Prenez cette explication de l’émergence du christianisme avancée par certains rationalistes. Il est fréquent de trouver un critique disant :

« Le christianisme n’a pas réellement eu de croissance, dans le sens qu’il ne s’est pas développé à partir de la base : il a été imposé d’en haut. C’est un exemple de l’action du pouvoir de l’exécutif particulier des états despotiques. L’Empire romain était réellement un empire, c’est-à-dire qu’il était réellement gouverné par un despote. Il s’avéra qu’un des empereur devint chrétien. Il aurait tout aussi bien pu devenir adepte de Mithra, ou juif, ou adorateur du feu. Il était fréquent à ce moment du déclin de l’Empire que les gens importants ou éduqués adoptent des cultes orientaux excentriques. Mais quand l’empereur adopta le christianisme, celui-ci devint la religion officielle de l’Empire romain ; et lorsqu’il devint la religion officielle de l’Empire romain, il devint fort : aussi universel et invincible que l’Empire lui-même. Il n’est resté dans le monde que comme une relique de cet empire. Ou comme beaucoup l’ont dit, le christianisme n’est que le fantôme de César qui continue de planer sur Rome ».

C’est aussi un lieu commun des critiques contre l’orthodoxie, de dire que c’est le pourvoir politique qui a créé l’orthodoxie. Et encore une fois nous pouvons en appeler aux hérésies pour réfuter cet argument.

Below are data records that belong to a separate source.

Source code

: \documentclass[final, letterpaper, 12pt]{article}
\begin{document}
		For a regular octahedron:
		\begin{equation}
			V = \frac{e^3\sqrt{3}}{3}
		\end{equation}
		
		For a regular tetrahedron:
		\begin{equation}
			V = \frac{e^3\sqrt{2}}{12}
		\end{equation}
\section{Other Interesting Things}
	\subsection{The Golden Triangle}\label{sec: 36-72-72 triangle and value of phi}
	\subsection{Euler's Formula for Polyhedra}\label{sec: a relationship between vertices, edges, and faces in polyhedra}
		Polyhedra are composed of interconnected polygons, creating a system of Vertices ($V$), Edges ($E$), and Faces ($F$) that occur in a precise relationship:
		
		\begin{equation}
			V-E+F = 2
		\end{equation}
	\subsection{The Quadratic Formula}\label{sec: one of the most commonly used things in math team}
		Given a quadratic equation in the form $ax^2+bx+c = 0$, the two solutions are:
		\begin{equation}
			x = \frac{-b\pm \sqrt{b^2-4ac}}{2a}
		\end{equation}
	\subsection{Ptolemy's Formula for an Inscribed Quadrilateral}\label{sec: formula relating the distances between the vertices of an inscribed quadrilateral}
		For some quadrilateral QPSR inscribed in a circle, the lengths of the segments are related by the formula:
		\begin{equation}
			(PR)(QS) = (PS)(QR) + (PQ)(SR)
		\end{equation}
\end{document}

L’histoire entière de la grande hérésie arienne semble justement avoir été inventée pour détruire cette idée. Et sa conclusion est la suivante : dès qu’une religion devient purement officielle, elle finit par mourir parce qu’elle est simplement et purement une religion officielle ; et ce qui la détruit, c’est la religion réelle . C’est une histoire très intéressante car cet état des choses s’est souvent trouvé répété au cours de l’histoire. Arius proposa une version du christianisme qui ressemblait plus ou moins à ce que nous pourrions appeler l’Unitarisme, bien qu’elle n’y soit pas complètement identique car elle donnait au Christ une curieuse position intermédiaire entre Dieu et l’homme. Et cette version arienne sembla bien plus raisonnable et bien moins fanatique à beaucoup que le christianisme authentique. Ainsi, parmi les ariens, il y avait beaucoup de gens éduqués, comme par une sorte de réaction au premier amour de la conversion. Les ariens étaient une espèce de gens modérés, en quelque sorte des modernistes. On estime qu’après les premières querelles à son sujet, l’arianisme fut la forme finale de la religion rationalisée dans laquelle la civilisation pourrait se fixer. Elle fut acceptée par un divin César en personne et devint l’orthodoxie officielle. Les généraux et les princes militaires tirés des nouveaux pouvoirs barbares pleins d’avenir du Nord, l’ont embrassée intensément. Mais la suite est encore plus importante. Tout comme un homme d’aujourd’hui pourrait passer par l’unitarisme avant de devenir agnostique, le plus grand des empereurs ariens rejeta cette ultime et vague carcasse de christianisme : il abandonna Arius et retourna à Apollon. Il était un César issu des Césars, un soldat, un érudit, un homme d’ambitions et d’idéaux, un nouveau roi philosophe. Il lui semblait qu’à son signal, le soleil se levait à nouveau. Les oracles recommencèrent à parler comme des oiseaux qui commencent à chanter à l’aube : le paganisme était à nouveau lui-même, les dieux étaient revenus. Cela ressemblait à la fin d’un étrange interlude, celui d’une superstition étrangère. Et en effet, c’était la fin du christianisme officiel, dans le sens de simple interlude d’une simple superstition. Et c ‘en était la fin, pour autant qu’il était une lubie d’empereur ou la mode d’une génération. Si une chose avait réellement commencé avec Constantin, elle s’acheva avec l’empereur Justin.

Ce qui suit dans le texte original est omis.